The differential diagnosis of choanal atresia includes the following: Antrochoanal polyp Chordoma Deviated nasal septum Dislocated nasal septum Hematoma Isolated piriform aperture stenosis Nasal dermoid Nasolacrimal duct cyst Turbinate hypertrophy Tumor Encephalocele A thorough evaluation of these potential conditions helps guide appropriate treatment strategies.

The overall prognosis for choanal atresia is very good. However, bilateral cases must be recognized early and definitively treated emergently if respiratory compromise is present. The prognosis of any concurrent underlying syndrome or genetic condition primarily drives the overall outlook for patients. If none are present, normal life expectancy and development are expected.[46]

Recurrence is the primary complication of choanal stenosis, with 20% to 30% of cases requiring a second surgical intervention at some point. Risk factors for recurrence include bilateral involvement, age younger than 1 year at first repair, and the presence of an underlying syndrome.[47][48] Additional complications common after transnasal endoscopic surgery of any kind include orbital injury, skull base injury, bleeding, and infection.[49] Open transpalatal procedures carry similar risks, with the added potential for oronasal fistula and disruption of maxillary growth.[50]

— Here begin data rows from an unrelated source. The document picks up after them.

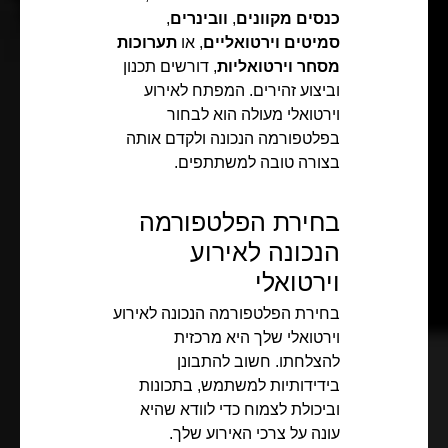
כנסים מקוונים
,
וובינרים
,
סמיטים וירטואליים
, או
תערוכות
מסחר וירטואליות
, דורשים תכנון
וביצוע זהירים. המפתח לאירוע
וירטואלי מעולה הוא לבחור
בפלטפורמה הנכונה ולקדם אותה
בצורה טובה למשתתפים.
בחירת הפלטפורמה
הנכונה לאירוע
וירטואלי
בחירת הפלטפורמה הנכונה לאירוע
וירטואלי שלך היא מרכזית
להצלחתו. חשוב להתבונן
בידידותיות למשתמש, בתכונות
וביכולת לצמוח כדי לוודא שהיא
עונה על צרכי האירוע שלך.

Choanal atresia must be included in the differential diagnosis in a child with nasal or upper airway obstruction or respiratory distress. Bilateral choanal atresia should be considered in a neonate who becomes cyanotic during feeding and improves with crying. This condition, particularly in its bilateral form, constitutes a medical-surgical emergency requiring prompt treatment. Given the high association of this malformation with various congenital conditions, most notably CHARGE syndrome, evaluating for other inborn anomalies that may complicate the clinical picture is crucial. The endoscopic endonasal technique should be considered the first choice for surgical treatment of choanal atresia, as it provides direct access to the atretic plate, minimizes intraoperative bleeding, shortens hospitalization, and reduces morbidity.

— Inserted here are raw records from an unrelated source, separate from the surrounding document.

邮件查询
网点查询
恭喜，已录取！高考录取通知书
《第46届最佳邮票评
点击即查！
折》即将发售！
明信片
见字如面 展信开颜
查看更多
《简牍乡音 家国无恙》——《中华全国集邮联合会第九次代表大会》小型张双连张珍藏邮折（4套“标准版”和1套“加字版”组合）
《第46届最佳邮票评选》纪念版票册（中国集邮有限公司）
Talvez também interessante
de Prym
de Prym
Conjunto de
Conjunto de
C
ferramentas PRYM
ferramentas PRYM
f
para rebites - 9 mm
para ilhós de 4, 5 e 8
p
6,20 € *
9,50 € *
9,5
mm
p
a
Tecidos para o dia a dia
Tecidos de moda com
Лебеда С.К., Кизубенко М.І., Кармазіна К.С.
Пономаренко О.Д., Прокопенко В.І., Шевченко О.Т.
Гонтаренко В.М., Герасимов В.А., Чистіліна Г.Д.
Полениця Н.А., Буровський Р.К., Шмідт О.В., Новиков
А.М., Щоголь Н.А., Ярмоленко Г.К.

An interprofessional team approach involving nurses and clinicians is necessary for the safe management of upper airway obstruction or respiratory distress. The team must include choanal atresia in the differential diagnosis. Bilateral choanal atresia should be considered in a neonate who turns cyanotic with feeding and improves with crying. Choanal atresia, especially in its bilateral form, is a medical-surgical emergency that requires timely intervention. Neonatal nurses should alert the team if any signs of this condition are present, and coordination with neonatologists and otolaryngologists is essential. As many of these infants may have CHARGE syndrome, an interprofessional approach to the evaluation is necessary. For stable infants, the endoscopic endonasal technique should be the first choice for surgical treatment. This approach provides direct access to the atretic plate, reduces intraoperative bleeding, shortens hospitalization, and lowers morbidity.